That’s a distortion. Within the protection of, say, the laws of her own city, a Gorean woman is to be cherished and respected, and rape of her is a serious crime. There’s a case reported in Guardsman of Gor where a FW went around dressed as a slave for shits and giggles, and got treated as such by three horny young men. Their punishment was to be slung out forever with the mark of Cain on them - almost literally, for Gorean cities aren’t big on accommodating outlaws. But for the mitigating circumstance it would have been impalement.

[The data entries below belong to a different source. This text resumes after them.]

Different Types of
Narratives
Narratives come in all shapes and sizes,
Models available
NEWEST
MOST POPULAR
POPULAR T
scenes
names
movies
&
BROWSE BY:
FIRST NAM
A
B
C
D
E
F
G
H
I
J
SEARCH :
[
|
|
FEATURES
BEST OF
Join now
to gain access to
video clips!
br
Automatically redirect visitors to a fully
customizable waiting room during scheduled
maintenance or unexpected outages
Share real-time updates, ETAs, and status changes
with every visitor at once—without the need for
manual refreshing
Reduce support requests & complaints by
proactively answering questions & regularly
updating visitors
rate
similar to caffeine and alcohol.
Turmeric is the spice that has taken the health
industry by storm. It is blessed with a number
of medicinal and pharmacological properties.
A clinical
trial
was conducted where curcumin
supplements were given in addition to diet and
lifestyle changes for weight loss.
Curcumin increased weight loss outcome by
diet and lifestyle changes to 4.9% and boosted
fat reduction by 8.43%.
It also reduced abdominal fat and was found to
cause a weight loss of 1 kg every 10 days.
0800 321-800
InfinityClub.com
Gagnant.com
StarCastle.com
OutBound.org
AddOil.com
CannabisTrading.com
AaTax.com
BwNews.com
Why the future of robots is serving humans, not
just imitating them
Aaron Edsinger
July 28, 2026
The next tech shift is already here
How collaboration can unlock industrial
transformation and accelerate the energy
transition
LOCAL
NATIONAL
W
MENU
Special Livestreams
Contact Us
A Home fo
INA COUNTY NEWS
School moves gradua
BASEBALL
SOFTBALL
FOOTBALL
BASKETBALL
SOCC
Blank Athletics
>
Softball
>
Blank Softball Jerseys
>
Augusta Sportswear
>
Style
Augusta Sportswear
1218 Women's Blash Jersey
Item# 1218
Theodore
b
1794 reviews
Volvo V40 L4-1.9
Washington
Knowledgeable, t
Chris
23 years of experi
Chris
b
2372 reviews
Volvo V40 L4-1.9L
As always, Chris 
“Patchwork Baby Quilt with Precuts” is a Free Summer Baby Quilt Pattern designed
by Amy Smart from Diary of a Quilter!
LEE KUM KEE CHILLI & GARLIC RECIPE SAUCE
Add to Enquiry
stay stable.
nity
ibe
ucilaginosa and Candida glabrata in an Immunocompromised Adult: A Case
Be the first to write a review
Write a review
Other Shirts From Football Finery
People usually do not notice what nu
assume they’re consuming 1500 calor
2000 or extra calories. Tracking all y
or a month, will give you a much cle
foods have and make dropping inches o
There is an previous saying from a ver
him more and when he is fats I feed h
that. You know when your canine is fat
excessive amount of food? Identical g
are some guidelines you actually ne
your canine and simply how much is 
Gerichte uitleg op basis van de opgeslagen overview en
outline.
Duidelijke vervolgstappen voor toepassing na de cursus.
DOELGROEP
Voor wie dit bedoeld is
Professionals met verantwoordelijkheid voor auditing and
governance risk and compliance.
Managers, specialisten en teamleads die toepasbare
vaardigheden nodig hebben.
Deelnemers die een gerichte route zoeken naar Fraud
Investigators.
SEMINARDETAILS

I already admitted as much about the rants, but John Carter is pulp writing, no better. I caught up with a fair bit of it within the last year or so. Burroughs’s ability to scores points for making up an awful lot of imaginative stuff doesn’t make him any less of a hack.
Oh, I see…since it’s slaves they’re raping, that makes all the difference.
An interesting point: I consider both Burrough and Norman to be pretty good prose stylists when they wanted to be, but both had weaknesses in the area of characterization and both wrote using what are today unpopular sexual relationship models … Burroughs because he wrote with the prevailing mores a century ago, Norman deliberately choosing his own over mainstream tastes.
Sounds like there’s a thesis paper in there for some lit grad student somewhere …
In Gorean society, yes. You have to understand, Scumpup, these are made-up stories about made-up people. Nobody here is arguing for a return to real chattel slavery.
I think Frank Cho’s Dejah Thoris model linked to earlier would be about perfect in terms of clothing, or lack of it. I don’t think Pixar will follow that model, though, as much as I wish they would.
According to this page, when a Martian woman (apparently red or green alike) lays an egg, it is roughly the size of a goose egg. During its time in the incubator, it grows to be about two and a half feet in diameter. The page notes that ERB didn’t account for the growth. One supposes that, like our own plant kingdom, the additional mass comes mainly from gasses absorbed from the atmosphere and a relatively trivial amount of mineral material absorbed from the soil.
I’d veto Vin Diesel, but Daniel Craig would be great provided he doesn’t mind running around in a pair of metal briefs, a harness, and a cape.
Agreed. Hey, after he played with his @#$%^! toes in Casino Royale, I think he can manage a metal speedo.
I picture John Carter as looking pretty much like Daniel Day Lewis looked in The last of the Mohicans.